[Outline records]
____________________

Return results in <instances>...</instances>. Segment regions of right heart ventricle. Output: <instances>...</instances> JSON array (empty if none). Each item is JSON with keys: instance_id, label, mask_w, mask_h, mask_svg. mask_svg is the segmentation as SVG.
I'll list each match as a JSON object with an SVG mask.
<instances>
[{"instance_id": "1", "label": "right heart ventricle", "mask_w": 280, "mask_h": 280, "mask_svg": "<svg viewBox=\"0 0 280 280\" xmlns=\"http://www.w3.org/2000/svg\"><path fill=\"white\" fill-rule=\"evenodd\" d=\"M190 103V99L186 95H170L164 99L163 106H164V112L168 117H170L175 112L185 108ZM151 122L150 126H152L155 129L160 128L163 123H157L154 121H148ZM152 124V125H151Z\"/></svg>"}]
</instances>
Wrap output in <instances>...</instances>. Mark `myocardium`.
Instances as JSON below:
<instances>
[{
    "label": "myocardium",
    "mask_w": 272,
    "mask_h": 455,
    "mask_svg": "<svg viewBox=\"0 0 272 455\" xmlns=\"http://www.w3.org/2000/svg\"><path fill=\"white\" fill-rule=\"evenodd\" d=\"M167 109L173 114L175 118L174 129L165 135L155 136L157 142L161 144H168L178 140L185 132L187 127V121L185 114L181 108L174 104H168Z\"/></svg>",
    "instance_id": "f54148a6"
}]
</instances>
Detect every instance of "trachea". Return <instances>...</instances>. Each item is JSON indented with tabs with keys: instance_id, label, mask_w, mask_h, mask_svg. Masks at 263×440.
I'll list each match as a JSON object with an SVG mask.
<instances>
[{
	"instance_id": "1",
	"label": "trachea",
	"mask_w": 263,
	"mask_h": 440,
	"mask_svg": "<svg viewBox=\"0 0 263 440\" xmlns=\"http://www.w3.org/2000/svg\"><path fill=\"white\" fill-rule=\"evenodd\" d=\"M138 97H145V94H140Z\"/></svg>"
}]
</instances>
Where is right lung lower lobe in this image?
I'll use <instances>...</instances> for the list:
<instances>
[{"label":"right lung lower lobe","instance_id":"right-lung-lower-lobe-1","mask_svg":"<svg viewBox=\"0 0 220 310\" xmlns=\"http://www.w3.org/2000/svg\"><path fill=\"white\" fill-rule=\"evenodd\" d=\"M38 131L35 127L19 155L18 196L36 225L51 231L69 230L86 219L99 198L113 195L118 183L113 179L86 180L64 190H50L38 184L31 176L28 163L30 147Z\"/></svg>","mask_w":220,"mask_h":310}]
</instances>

____________________

Written exercise
Render all of the items above as a numbered list, leaving out any blank lines.

Expected answer
1. Return results in <instances>...</instances>. Segment regions of right heart ventricle. Output: <instances>...</instances> JSON array (empty if none). Each item is JSON with keys: instance_id, label, mask_w, mask_h, mask_svg. mask_svg is the segmentation as SVG.
2. I'll list each match as a JSON object with an SVG mask.
3. <instances>
4. [{"instance_id": "1", "label": "right heart ventricle", "mask_w": 280, "mask_h": 280, "mask_svg": "<svg viewBox=\"0 0 280 280\" xmlns=\"http://www.w3.org/2000/svg\"><path fill=\"white\" fill-rule=\"evenodd\" d=\"M190 103V99L186 95H170L164 99L163 106H164V112L168 117H170L175 112L185 108ZM151 122L150 126H152L155 129L160 128L163 123H157L154 121H148ZM152 124V125H151Z\"/></svg>"}]
5. </instances>
6. Wrap output in <instances>...</instances>. Mark `myocardium`.
7. Instances as JSON below:
8. <instances>
9. [{
10.     "label": "myocardium",
11.     "mask_w": 272,
12.     "mask_h": 455,
13.     "mask_svg": "<svg viewBox=\"0 0 272 455\" xmlns=\"http://www.w3.org/2000/svg\"><path fill=\"white\" fill-rule=\"evenodd\" d=\"M167 109L173 114L175 118L174 129L165 135L155 136L157 142L161 144H168L178 140L185 132L187 127V121L185 114L181 108L174 104H168Z\"/></svg>",
14.     "instance_id": "f54148a6"
15. }]
16. </instances>
17. Detect every instance of "trachea". Return <instances>...</instances>. Each item is JSON indented with tabs with keys: instance_id, label, mask_w, mask_h, mask_svg. Masks at 263×440.
18. I'll list each match as a JSON object with an SVG mask.
19. <instances>
20. [{
21. 	"instance_id": "1",
22. 	"label": "trachea",
23. 	"mask_w": 263,
24. 	"mask_h": 440,
25. 	"mask_svg": "<svg viewBox=\"0 0 263 440\" xmlns=\"http://www.w3.org/2000/svg\"><path fill=\"white\" fill-rule=\"evenodd\" d=\"M138 97H145V94H140Z\"/></svg>"
26. }]
27. </instances>
28. Where is right lung lower lobe in this image?
29. I'll use <instances>...</instances> for the list:
30. <instances>
31. [{"label":"right lung lower lobe","instance_id":"right-lung-lower-lobe-1","mask_svg":"<svg viewBox=\"0 0 220 310\" xmlns=\"http://www.w3.org/2000/svg\"><path fill=\"white\" fill-rule=\"evenodd\" d=\"M38 131L35 127L19 155L18 196L36 225L51 231L69 230L86 219L99 198L113 195L118 183L113 179L86 180L64 190H50L38 184L31 176L28 163L30 147Z\"/></svg>","mask_w":220,"mask_h":310}]
32. </instances>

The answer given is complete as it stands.